I have been dreaming of riding the Offtrail in snow since October. It is a great trail bike and makes riding in the woods on mountain bike trails so much fun. But the fat tires just were begging to play in powder. Looking at the forecast for the Thanksgiving break my stoke level went off the chart. A Nor'easter was bearing down on the coast of Maine where we would be spending our holiday. I have spent the last four years scouting out the trail system around the farm we stay at. They are a great mix of paths and singletrack in beautiful wooded terrain. There are also a couple of sections that include a beach! I have ridden Kettle Cove on my CX bike a bunch of times and it is always a blast. But the thought of riding it on the Offtrail opened up parts of the beach that were too soft to ride on skinny tires.

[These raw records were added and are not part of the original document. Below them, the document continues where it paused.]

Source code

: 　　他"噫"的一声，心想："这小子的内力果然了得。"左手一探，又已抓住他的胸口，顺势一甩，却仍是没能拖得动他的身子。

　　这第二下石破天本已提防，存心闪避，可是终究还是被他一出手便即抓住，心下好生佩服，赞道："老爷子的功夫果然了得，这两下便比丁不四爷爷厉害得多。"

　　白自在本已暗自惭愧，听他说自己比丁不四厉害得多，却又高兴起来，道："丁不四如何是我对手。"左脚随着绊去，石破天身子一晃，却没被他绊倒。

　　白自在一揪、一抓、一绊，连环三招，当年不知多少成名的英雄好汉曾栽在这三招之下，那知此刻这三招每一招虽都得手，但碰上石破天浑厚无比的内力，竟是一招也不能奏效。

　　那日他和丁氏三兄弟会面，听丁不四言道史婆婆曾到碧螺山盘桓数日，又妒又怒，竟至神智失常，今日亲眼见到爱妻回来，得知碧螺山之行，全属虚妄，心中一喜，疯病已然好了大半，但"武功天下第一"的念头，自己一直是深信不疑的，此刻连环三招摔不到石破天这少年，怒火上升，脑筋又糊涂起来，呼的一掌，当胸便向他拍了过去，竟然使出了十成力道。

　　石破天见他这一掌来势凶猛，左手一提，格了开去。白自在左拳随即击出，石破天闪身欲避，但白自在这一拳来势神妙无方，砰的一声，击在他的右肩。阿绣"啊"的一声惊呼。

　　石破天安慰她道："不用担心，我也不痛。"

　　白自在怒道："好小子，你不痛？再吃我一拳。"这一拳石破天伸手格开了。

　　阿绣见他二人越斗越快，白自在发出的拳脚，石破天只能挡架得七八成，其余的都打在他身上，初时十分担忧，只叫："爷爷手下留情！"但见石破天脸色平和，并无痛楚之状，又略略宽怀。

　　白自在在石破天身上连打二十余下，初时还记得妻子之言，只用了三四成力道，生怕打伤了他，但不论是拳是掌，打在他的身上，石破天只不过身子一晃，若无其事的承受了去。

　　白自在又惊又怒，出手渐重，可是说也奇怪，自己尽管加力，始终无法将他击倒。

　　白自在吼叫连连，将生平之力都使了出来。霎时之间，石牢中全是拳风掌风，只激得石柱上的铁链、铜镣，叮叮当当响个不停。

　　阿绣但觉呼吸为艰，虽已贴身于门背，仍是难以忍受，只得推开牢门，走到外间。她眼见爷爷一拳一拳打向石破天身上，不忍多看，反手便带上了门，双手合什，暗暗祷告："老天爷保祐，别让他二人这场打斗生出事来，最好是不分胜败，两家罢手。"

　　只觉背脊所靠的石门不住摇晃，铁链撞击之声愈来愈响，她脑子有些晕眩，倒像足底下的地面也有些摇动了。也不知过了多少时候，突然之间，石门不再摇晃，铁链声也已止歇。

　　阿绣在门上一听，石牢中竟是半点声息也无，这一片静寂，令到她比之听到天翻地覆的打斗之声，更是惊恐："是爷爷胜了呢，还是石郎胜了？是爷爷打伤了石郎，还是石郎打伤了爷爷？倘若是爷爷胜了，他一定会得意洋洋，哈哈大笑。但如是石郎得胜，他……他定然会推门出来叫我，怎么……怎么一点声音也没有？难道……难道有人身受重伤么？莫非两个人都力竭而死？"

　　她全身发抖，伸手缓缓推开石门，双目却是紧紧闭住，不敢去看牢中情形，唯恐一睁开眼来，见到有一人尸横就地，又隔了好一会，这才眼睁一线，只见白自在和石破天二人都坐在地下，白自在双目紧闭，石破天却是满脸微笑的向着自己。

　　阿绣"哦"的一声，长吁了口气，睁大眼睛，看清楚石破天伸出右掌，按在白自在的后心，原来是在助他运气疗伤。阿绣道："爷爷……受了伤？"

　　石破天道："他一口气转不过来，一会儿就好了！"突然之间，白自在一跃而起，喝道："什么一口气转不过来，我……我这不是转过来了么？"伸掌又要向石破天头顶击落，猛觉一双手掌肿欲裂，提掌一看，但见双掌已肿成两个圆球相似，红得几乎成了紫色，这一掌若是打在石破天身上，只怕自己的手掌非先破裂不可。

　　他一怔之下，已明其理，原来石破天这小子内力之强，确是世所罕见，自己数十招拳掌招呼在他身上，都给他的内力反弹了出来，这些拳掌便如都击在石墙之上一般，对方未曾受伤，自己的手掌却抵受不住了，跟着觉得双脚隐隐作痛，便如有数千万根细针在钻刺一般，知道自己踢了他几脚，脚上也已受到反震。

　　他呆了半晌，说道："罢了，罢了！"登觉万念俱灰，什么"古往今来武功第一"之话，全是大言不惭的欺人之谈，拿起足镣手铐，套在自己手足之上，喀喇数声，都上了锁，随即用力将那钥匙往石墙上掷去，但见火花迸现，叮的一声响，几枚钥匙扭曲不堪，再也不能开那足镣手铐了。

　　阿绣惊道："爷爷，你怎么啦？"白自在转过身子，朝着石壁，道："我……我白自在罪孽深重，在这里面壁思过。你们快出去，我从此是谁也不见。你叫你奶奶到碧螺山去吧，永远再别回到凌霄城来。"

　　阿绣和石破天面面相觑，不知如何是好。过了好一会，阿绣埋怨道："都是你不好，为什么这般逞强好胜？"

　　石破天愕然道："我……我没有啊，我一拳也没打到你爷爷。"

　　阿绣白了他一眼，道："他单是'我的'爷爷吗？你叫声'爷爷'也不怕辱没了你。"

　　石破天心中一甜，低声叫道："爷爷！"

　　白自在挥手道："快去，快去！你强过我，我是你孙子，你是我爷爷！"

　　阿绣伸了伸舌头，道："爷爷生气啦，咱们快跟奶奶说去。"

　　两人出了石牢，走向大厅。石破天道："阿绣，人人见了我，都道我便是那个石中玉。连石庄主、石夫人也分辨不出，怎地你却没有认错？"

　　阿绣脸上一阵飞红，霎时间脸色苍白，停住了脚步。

I got a bit of a late start which made for some snow that was a bit softer than optimal. And most of the trail was fresh pack. I saw a few deer tracks but that was it. I had the whole winter playground to myself. Things that would usually put fear in my heart, like a snow covered boardwalk were no problem at all. The big fat tires at 8 psi just floated over everything and were incredibly stable. The biggest problem I came across were all the trees that had fallen down in the high winds and heavy snow. A fair amount of limbo and crawling under and over tree limbs added another level of adventure to an already super fun ride.
The first half of the ride went without a hitch. I knew most of these trails and the section by Kettle Cove. Once I popped out onto route 77 things got a bit how you say "interesting". I was hunting for an open space I had ridden last summer. It was new to me and really well marked. As I rode along the nearly abandoned road I saw a sign at the edge of the woods I had never seen before. It looked very promising. It was called Cross Hill and was part of the Cape Elizabeth Conservation Area. It had a very detailed map of the trails. I took a photo on my iPhone so I would have it in case I needed it.
The trail reminded me of the Cross Town Trail in Wellesley. It wove in and out of neighborhoods. It never was too far from a road or a house. At some point I began following a power line trail and that is when things got a bit "exciting". I began regretting not telling my wife where I was riding. And of course sunset was creeping in. And of course the snow was getting deeper and softer. And my phone was dying. Did I mention I hadn't brought a light or any type of safety gear for winter woods riding? Yeah, I basically was a massive fail for being prepared in the woods in winter. Little alarm bells were going off in my head but I was ignoring them and putting them into little boxes. The good news was that the trail was incredibly well marked. I couldn't even see the trail as it was so covered in snow but the trees had blazes and arrows. So I kept pushing on and having an amazing time.
Riding in this type of snow on the Offtrail was more like surfing than riding. I would literally laugh as I dropped down little chutes on the bike. I stopped laughing once the trail markers stopped. Ok, I thought. Now you have my attention. I was deep in the trees so couldn't tell how dark it was. It was definitely dusk and getting darker by the minute. I remembered a fence about a half mile back so I backtracked as quickly as I could. I saw a house and relaxed a touch. I almost just went up through the backyard but didn't want to trespass. So I just followed the border of the fence until I saw a berm which clearly led to a road. I trudged up the berm and dropped down the other side to pavement. I was never so happy to see a paved road in my life.
I rode back on 77 all the way to the house thinking just how lucky (and stupid) I was. I pulled in right as darkness fell over the coast and walked into the smell of Thanksgiving. That turkey and IPA never tasted so good.